··· THE DATA ···
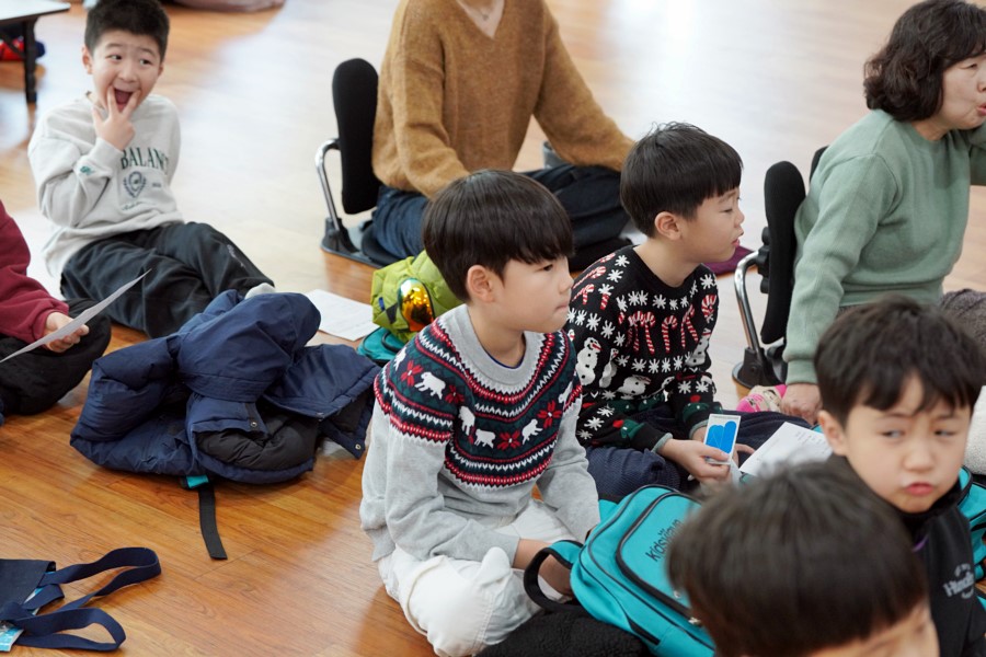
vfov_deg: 19.5
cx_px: 493
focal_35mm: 70
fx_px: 1917
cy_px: 328
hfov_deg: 28.8
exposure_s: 1/160
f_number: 4
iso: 2000
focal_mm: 70
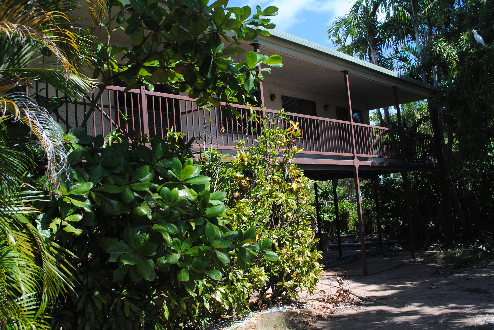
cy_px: 165
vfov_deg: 34.3
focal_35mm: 39
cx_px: 247
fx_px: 536
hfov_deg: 49.5
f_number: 6.3
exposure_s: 1/160
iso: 100
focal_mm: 26
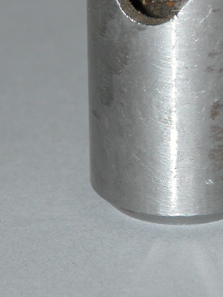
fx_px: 5524
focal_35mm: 643
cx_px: 207
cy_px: 65
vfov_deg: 3.1
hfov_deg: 2.3
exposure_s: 1/125
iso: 100
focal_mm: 71.2
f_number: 5.3
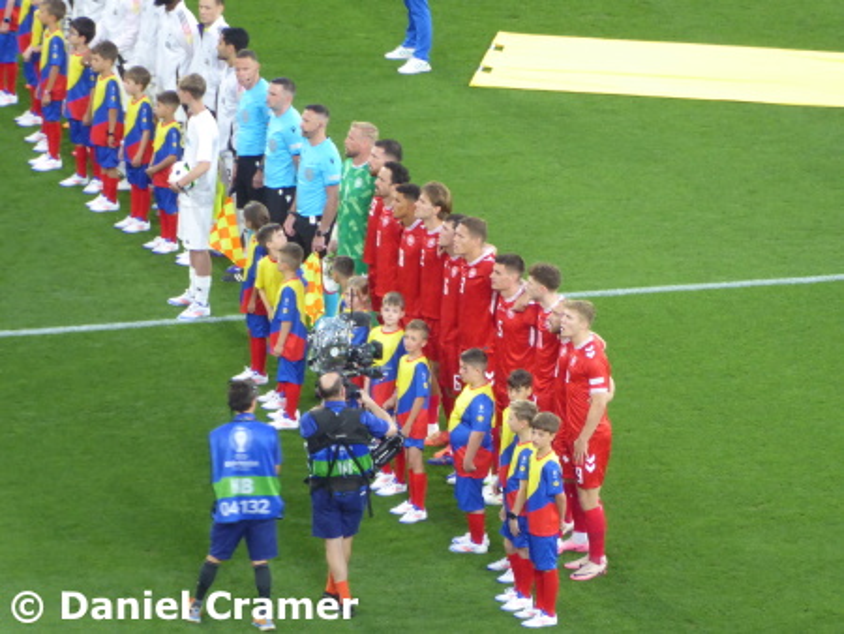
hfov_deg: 2.8
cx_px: 422
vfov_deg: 2.1
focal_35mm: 720
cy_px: 317
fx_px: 17564
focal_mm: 129
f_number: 6.4
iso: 400
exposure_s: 1/30
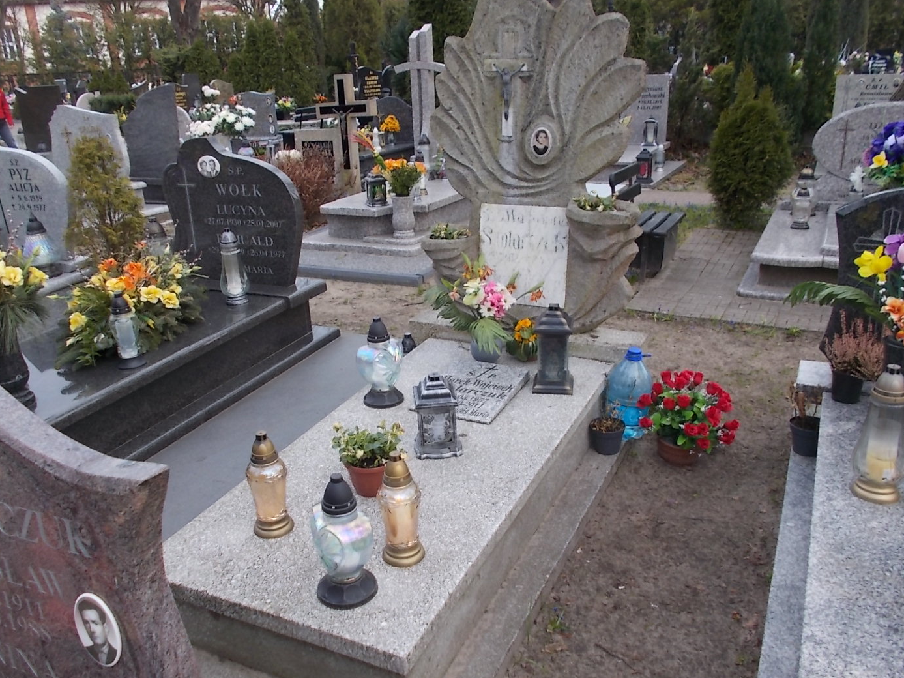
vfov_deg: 46.8
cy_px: 341
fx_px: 783
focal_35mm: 30
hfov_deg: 59.9
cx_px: 429
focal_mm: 4.6
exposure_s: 1/125
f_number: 3.2
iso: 80
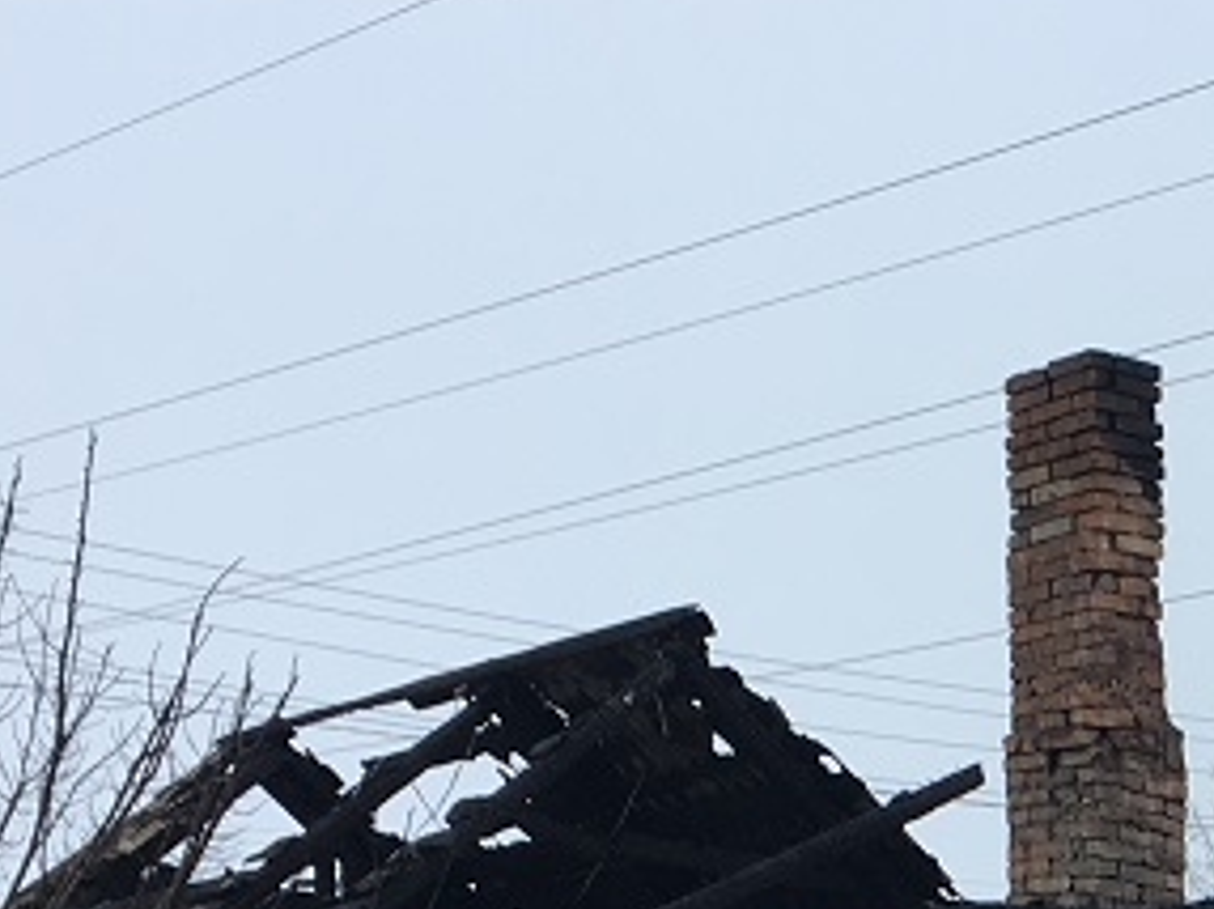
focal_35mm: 104
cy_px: 1296
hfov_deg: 18.0
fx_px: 3644
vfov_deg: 13.5
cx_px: 1439
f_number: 2.2
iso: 25
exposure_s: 1/166
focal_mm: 4.15
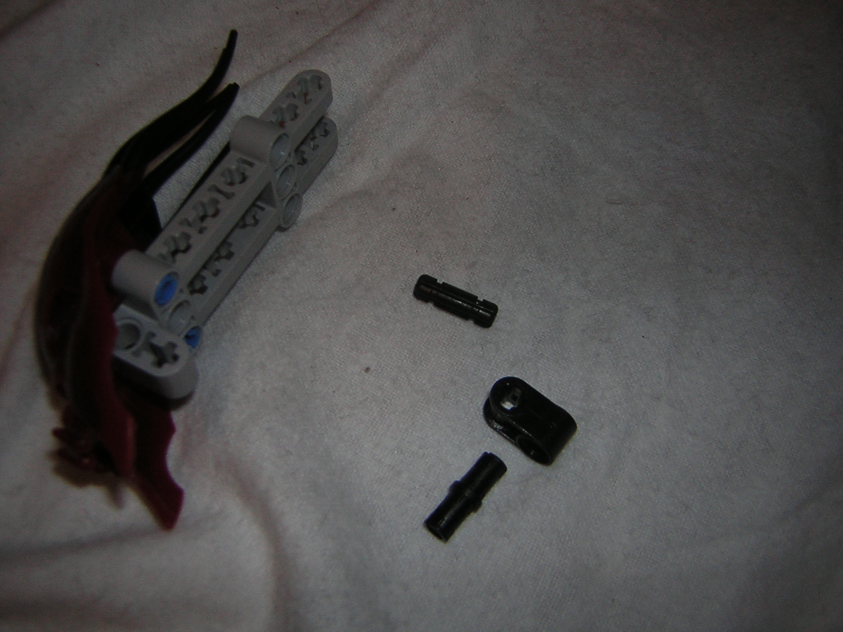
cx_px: 422
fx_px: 877
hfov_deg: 51.4
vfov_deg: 39.7
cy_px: 316
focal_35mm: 36
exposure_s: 1/60.1
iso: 50
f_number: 2.6
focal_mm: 4.7
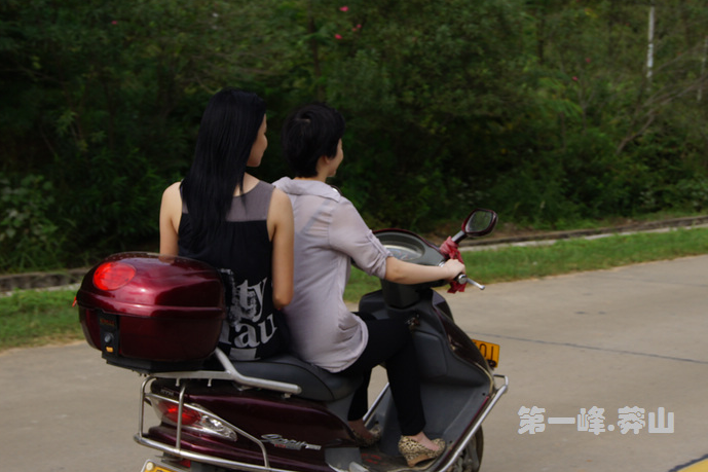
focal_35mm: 69
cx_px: 352
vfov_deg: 19.9
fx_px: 1347
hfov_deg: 29.5
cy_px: 235
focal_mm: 45
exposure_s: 1/640
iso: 200
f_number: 6.3
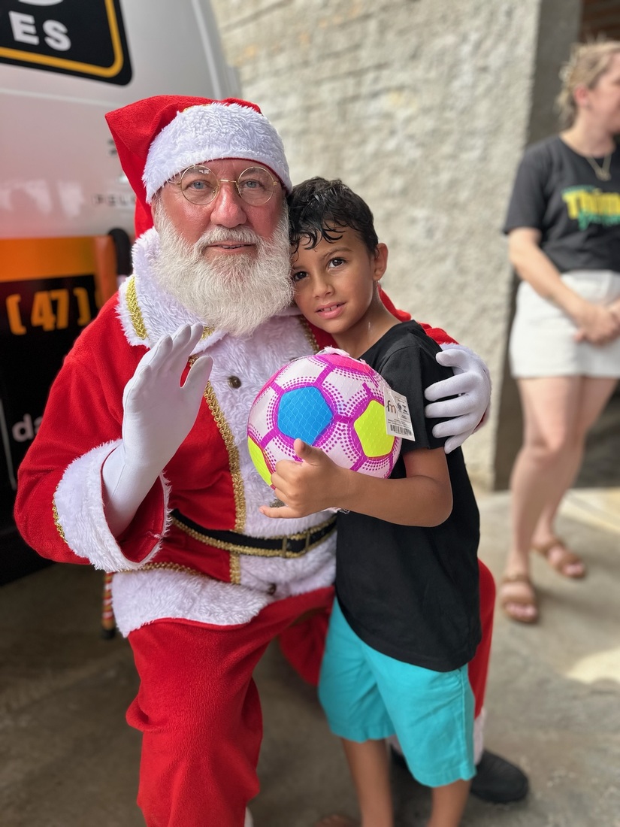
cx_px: 310
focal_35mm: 24
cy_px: 414
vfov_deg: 71.6
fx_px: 573
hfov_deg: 56.8
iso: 80
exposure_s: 1/894
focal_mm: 6.86
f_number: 1.78
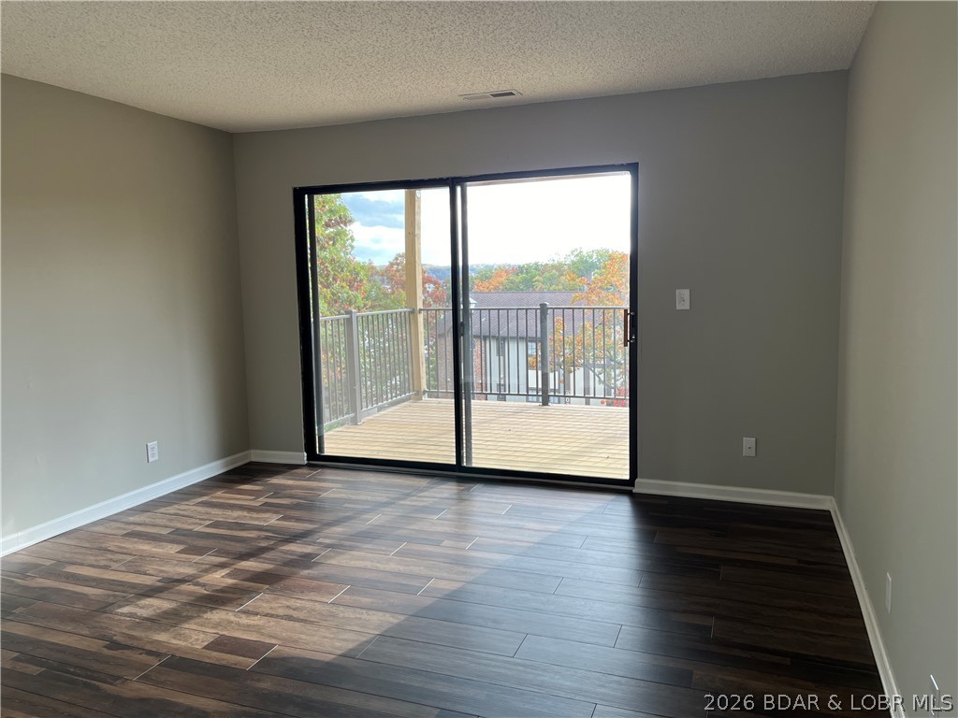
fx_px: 720
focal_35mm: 26
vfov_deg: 53.1
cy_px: 359
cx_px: 479
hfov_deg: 67.3
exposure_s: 1/120
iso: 32
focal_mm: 5.1
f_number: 1.6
···
*REQUEST*: Restate the records word for word, omitting images.

*WRITTEN SOLUTION*:
vfov_deg: 19.5
cx_px: 493
focal_35mm: 70
fx_px: 1917
cy_px: 328
hfov_deg: 28.8
exposure_s: 1/160
f_number: 4
iso: 2000
focal_mm: 70
cy_px: 165
vfov_deg: 34.3
focal_35mm: 39
cx_px: 247
fx_px: 536
hfov_deg: 49.5
f_number: 6.3
exposure_s: 1/160
iso: 100
focal_mm: 26
fx_px: 5524
focal_35mm: 643
cx_px: 207
cy_px: 65
vfov_deg: 3.1
hfov_deg: 2.3
exposure_s: 1/125
iso: 100
focal_mm: 71.2
f_number: 5.3
hfov_deg: 2.8
cx_px: 422
vfov_deg: 2.1
focal_35mm: 720
cy_px: 317
fx_px: 17564
focal_mm: 129
f_number: 6.4
iso: 400
exposure_s: 1/30
vfov_deg: 46.8
cy_px: 341
fx_px: 783
focal_35mm: 30
hfov_deg: 59.9
cx_px: 429
focal_mm: 4.6
exposure_s: 1/125
f_number: 3.2
iso: 80
focal_35mm: 104
cy_px: 1296
hfov_deg: 18.0
fx_px: 3644
vfov_deg: 13.5
cx_px: 1439
f_number: 2.2
iso: 25
exposure_s: 1/166
focal_mm: 4.15
cx_px: 422
fx_px: 877
hfov_deg: 51.4
vfov_deg: 39.7
cy_px: 316
focal_35mm: 36
exposure_s: 1/60.1
iso: 50
f_number: 2.6
focal_mm: 4.7
focal_35mm: 69
cx_px: 352
vfov_deg: 19.9
fx_px: 1347
hfov_deg: 29.5
cy_px: 235
focal_mm: 45
exposure_s: 1/640
iso: 200
f_number: 6.3
cx_px: 310
focal_35mm: 24
cy_px: 414
vfov_deg: 71.6
fx_px: 573
hfov_deg: 56.8
iso: 80
exposure_s: 1/894
focal_mm: 6.86
f_number: 1.78
fx_px: 720
focal_35mm: 26
vfov_deg: 53.1
cy_px: 359
cx_px: 479
hfov_deg: 67.3
exposure_s: 1/120
iso: 32
focal_mm: 5.1
f_number: 1.6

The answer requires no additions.